[Start of Attachment]

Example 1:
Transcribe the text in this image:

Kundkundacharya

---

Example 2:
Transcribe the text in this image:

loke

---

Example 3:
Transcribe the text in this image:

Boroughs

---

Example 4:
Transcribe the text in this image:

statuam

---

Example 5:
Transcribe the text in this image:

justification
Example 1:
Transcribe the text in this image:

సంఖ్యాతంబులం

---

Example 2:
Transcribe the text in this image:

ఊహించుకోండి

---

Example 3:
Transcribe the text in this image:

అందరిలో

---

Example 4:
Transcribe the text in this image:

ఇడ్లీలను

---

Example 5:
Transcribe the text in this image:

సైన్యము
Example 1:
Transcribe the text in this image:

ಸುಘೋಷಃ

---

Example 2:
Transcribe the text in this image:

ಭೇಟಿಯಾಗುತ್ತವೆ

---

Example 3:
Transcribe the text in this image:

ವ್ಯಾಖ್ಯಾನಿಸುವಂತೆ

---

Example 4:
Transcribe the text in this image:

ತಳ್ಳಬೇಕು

[End of Attachment]

• EXERCISE DESCRIPTION: Give the entries once more, exactly as they appear.

• COMPLETED TASK:
Example 1:
Transcribe the text in this image:

Kundkundacharya

---

Example 2:
Transcribe the text in this image:

loke

---

Example 3:
Transcribe the text in this image:

Boroughs

---

Example 4:
Transcribe the text in this image:

statuam

---

Example 5:
Transcribe the text in this image:

justification
Example 1:
Transcribe the text in this image:

సంఖ్యాతంబులం

---

Example 2:
Transcribe the text in this image:

ఊహించుకోండి

---

Example 3:
Transcribe the text in this image:

అందరిలో

---

Example 4:
Transcribe the text in this image:

ఇడ్లీలను

---

Example 5:
Transcribe the text in this image:

సైన్యము
Example 1:
Transcribe the text in this image:

ಸುಘೋಷಃ

---

Example 2:
Transcribe the text in this image:

ಭೇಟಿಯಾಗುತ್ತವೆ

---

Example 3:
Transcribe the text in this image:

ವ್ಯಾಖ್ಯಾನಿಸುವಂತೆ

---

Example 4:
Transcribe the text in this image:

ತಳ್ಳಬೇಕು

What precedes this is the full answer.